The life he’d stepped into was equally glamorous. The day was a whirlwind of recording sessions, photo shoots, and catered dinners at expensive restaurants. For a while, it was everything Daniel had dreamed of. He felt important. Admired. Successful.
But as the days went by, something began to gnaw at him. Each time he returned to his own life, his apartment felt more foreign, more distant. The simple act of waking up as Daniel in his shabby apartment became painful. It was as if he had tasted something sweet, only to have it ripped away again.
He began to spend more and more time in other people’s lives. A rockstar in one life, a wealthy and prominent composer in another. With each guitar strum, he was someone new—someone better. But the more he switched, the harder it became to remember who he really was. He would wake up in a stranger’s body and struggle to recall his own face. His own name.
Soon, the lines began to blur. He would return to his apartment after a week spent as some famous DJ, only to feel like he was stepping into a stranger’s home. He no longer felt like Daniel. He no longer wanted to be Daniel.
One night, after an especially wild show as the frontman of an explosive punk group, Daniel—or the person who had once been Daniel—sat in a luxurious hotel room, staring at the Strat. His fingers trembled as he picked it up again, the strings humming softly. He couldn’t remember the last time he had been himself, and he didn’t want to go back.

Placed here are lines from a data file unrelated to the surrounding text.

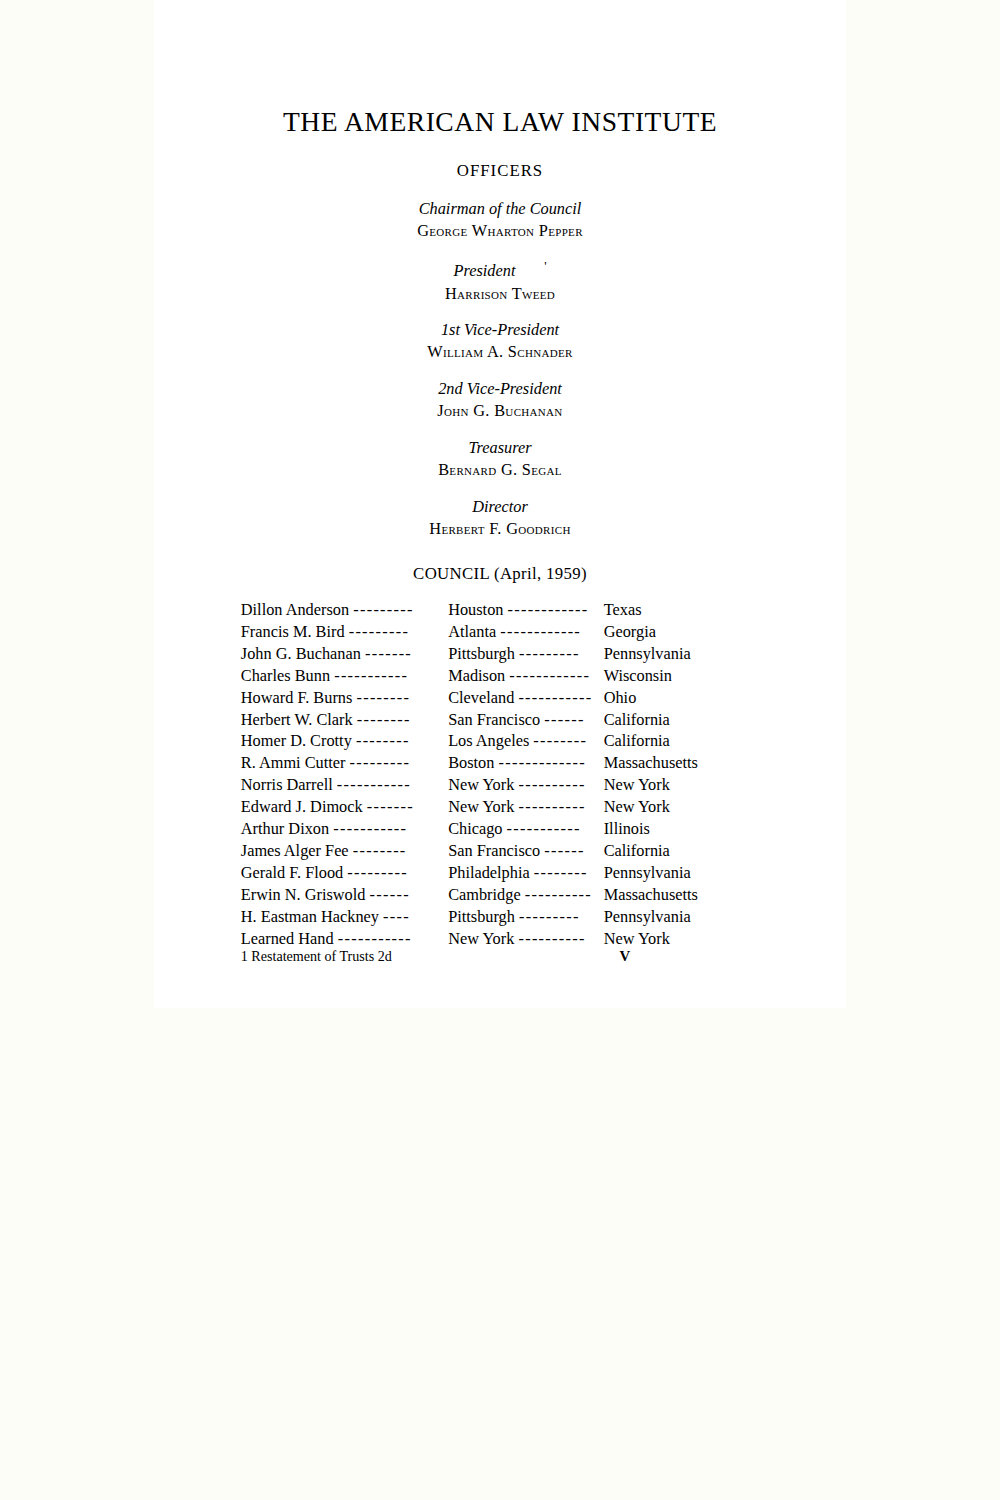THE AMERICAN LAW INSTITUTE
OFFICERS
Chairman of the Council George Wharton Pepper
President' Harrison Tweed
1st Vice-President William A. Schnader
2nd Vice-President John G. Buchanan
Treasurer Bernard G. Segal
Director Herbert F. Goodrich
COUNCIL (April, 1959)
| Dillon Anderson --------- | Houston ------------ | Texas |
| Francis M. Bird --------- | Atlanta ------------ | Georgia |
| John G. Buchanan ------- | Pittsburgh --------- | Pennsylvania |
| Charles Bunn ----------- | Madison ------------ | Wisconsin |
| Howard F. Burns -------- | Cleveland ----------- | Ohio |
| Herbert W. Clark -------- | San Francisco ------ | California |
| Homer D. Crotty -------- | Los Angeles -------- | California |
| R. Ammi Cutter --------- | Boston ------------- | Massachusetts |
| Norris Darrell ----------- | New York ---------- | New York |
| Edward J. Dimock ------- | New York ---------- | New York |
| Arthur Dixon ----------- | Chicago ----------- | Illinois |
| James Alger Fee -------- | San Francisco ------ | California |
| Gerald F. Flood --------- | Philadelphia -------- | Pennsylvania |
| Erwin N. Griswold ------ | Cambridge ---------- | Massachusetts |
| H. Eastman Hackney ---- | Pittsburgh --------- | Pennsylvania |
| Learned Hand ----------- | New York ---------- | New York |
1 Restatement of Trusts 2d
V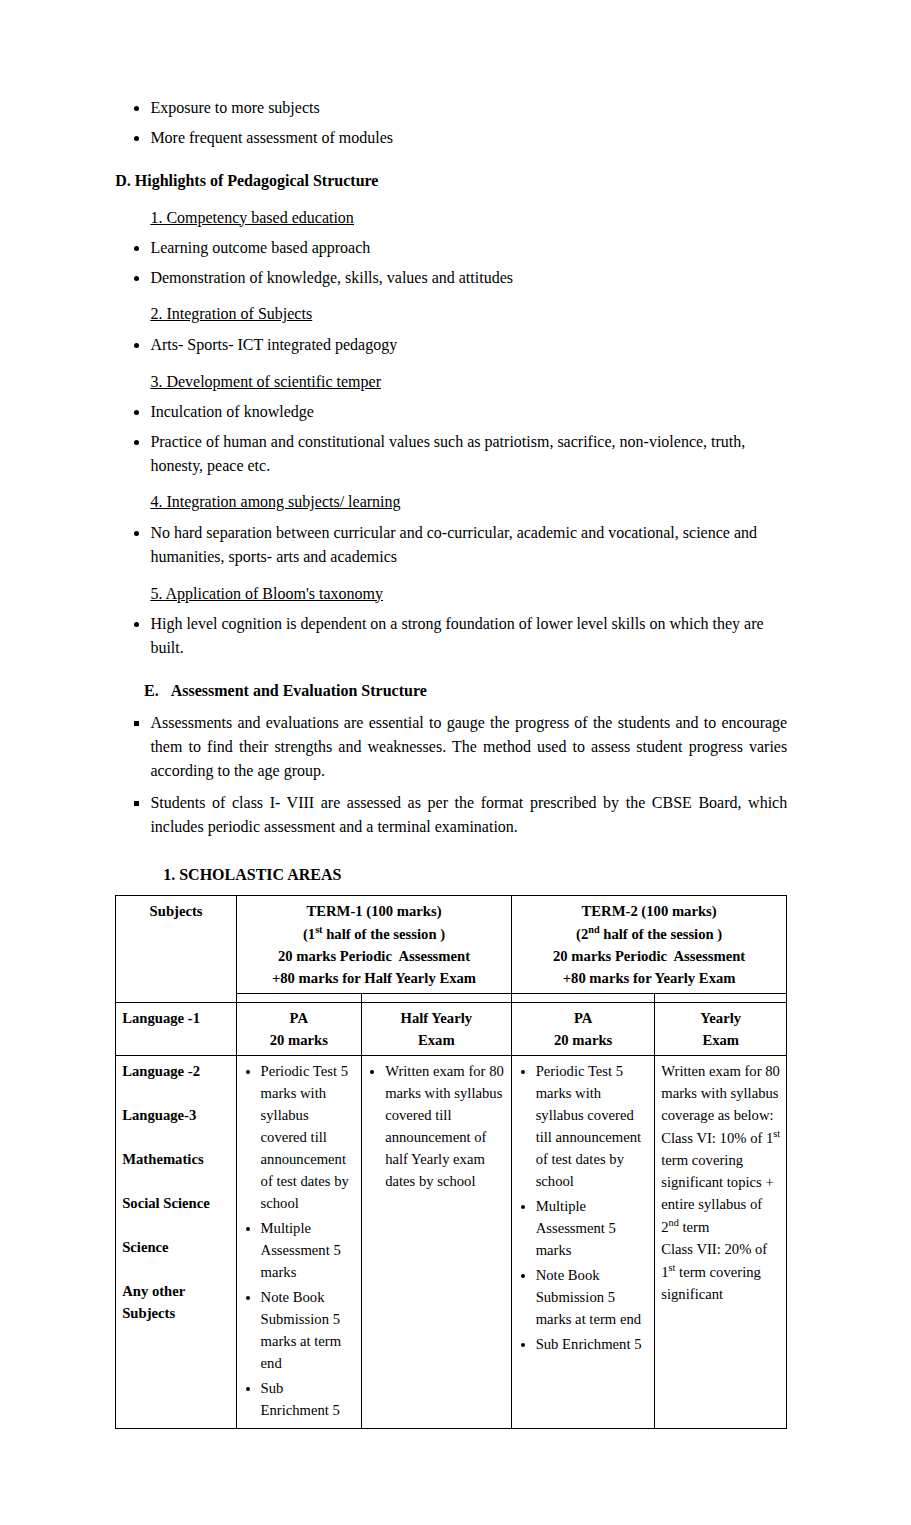Exposure to more subjects
More frequent assessment of modules
D. Highlights of Pedagogical Structure
1. Competency based education
Learning outcome based approach
Demonstration of knowledge, skills, values and attitudes
2. Integration of Subjects
Arts- Sports- ICT integrated pedagogy
3. Development of scientific temper
Inculcation of knowledge
Practice of human and constitutional values such as patriotism, sacrifice, non-violence, truth, honesty, peace etc.
4. Integration among subjects/ learning
No hard separation between curricular and co-curricular, academic and vocational, science and humanities, sports- arts and academics
5. Application of Bloom's taxonomy
High level cognition is dependent on a strong foundation of lower level skills on which they are built.
E. Assessment and Evaluation Structure
Assessments and evaluations are essential to gauge the progress of the students and to encourage them to find their strengths and weaknesses. The method used to assess student progress varies according to the age group.
Students of class I- VIII are assessed as per the format prescribed by the CBSE Board, which includes periodic assessment and a terminal examination.
1. SCHOLASTIC AREAS
| Subjects | TERM-1 (100 marks) (1 st half of the session ) 20 marks Periodic Assessment +80 marks for Half Yearly Exam | TERM-2 (100 marks) (2 nd half of the session ) 20 marks Periodic Assessment +80 marks for Yearly Exam |
| --- | --- | --- |
| Language -1 | PA 20 marks | Half Yearly Exam | PA 20 marks | Yearly Exam |
| Language -2 Language-3 Mathematics Social Science Science Any other Subjects | Periodic Test 5 marks with syllabus covered till announcement of test dates by school Multiple Assessment 5 marks Note Book Submission 5 marks at term end Sub Enrichment 5 | Written exam for 80 marks with syllabus covered till announcement of half Yearly exam dates by school | Periodic Test 5 marks with syllabus covered till announcement of test dates by school Multiple Assessment 5 marks Note Book Submission 5 marks at term end Sub Enrichment 5 | Written exam for 80 marks with syllabus coverage as below: Class VI: 10% of 1 st term covering significant topics + entire syllabus of 2 nd term Class VII: 20% of 1 st term covering significant |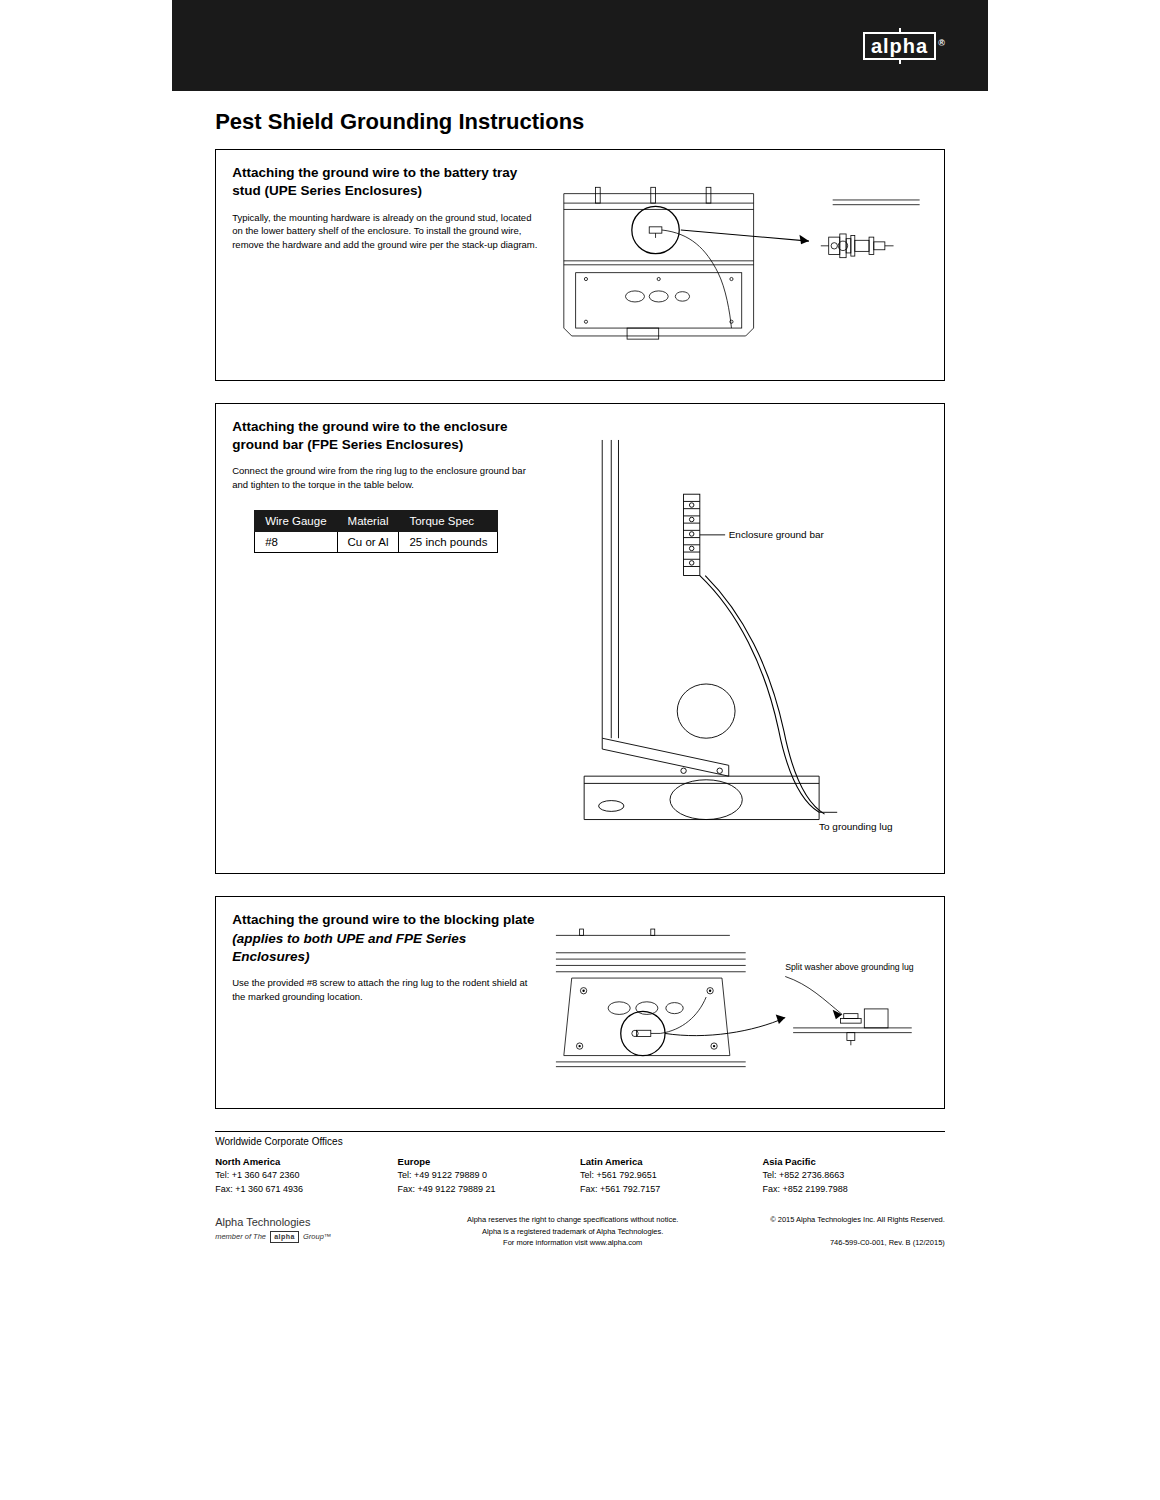alpha®
Pest Shield Grounding Instructions
Attaching the ground wire to the battery tray stud (UPE Series Enclosures)
Typically, the mounting hardware is already on the ground stud, located on the lower battery shelf of the enclosure. To install the ground wire, remove the hardware and add the ground wire per the stack-up diagram.
Attaching the ground wire to the enclosure ground bar (FPE Series Enclosures)
Connect the ground wire from the ring lug to the enclosure ground bar and tighten to the torque in the table below.
| Wire Gauge | Material | Torque Spec |
| --- | --- | --- |
| #8 | Cu or Al | 25 inch pounds |
Enclosure ground bar To grounding lug
Attaching the ground wire to the blocking plate (applies to both UPE and FPE Series Enclosures)
Use the provided #8 screw to attach the ring lug to the rodent shield at the marked grounding location.
Split washer above grounding lug
Worldwide Corporate Offices
North America
Tel: +1 360 647 2360
Fax: +1 360 671 4936
Europe
Tel: +49 9122 79889 0
Fax: +49 9122 79889 21
Latin America
Tel: +561 792.9651
Fax: +561 792.7157
Asia Pacific
Tel: +852 2736.8663
Fax: +852 2199.7988
Alpha Technologies
member of The alpha Group™
Alpha reserves the right to change specifications without notice.
Alpha is a registered trademark of Alpha Technologies.
For more information visit www.alpha.com
© 2015 Alpha Technologies Inc. All Rights Reserved.
746-599-C0-001, Rev. B (12/2015)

His life memories were fading like distant dreams—shadows of another existence. He could barely recall his face in the mirror or the sound of his voice.
As he played the familiar melody, the room began to spin, and he smiled. He no longer cared where the guitar would take him as long as he never had to return to the emptiness of his old life.
The last chord faded, and Daniel disappeared, swallowed by the endless stream of lives he would never fully belong to, lost in a symphony of borrowed faces and forgotten names.
In a state of existential despair, Daniel hoped to “become music” and live an infinite supernatural existence. All I know, all that anyone knows, is that if you visit a run-down building in the southern part of Iroquois County, Ohio, you will find a sunburst Telecaster in the corner of a dusty, abandoned apartment, waiting for its next player.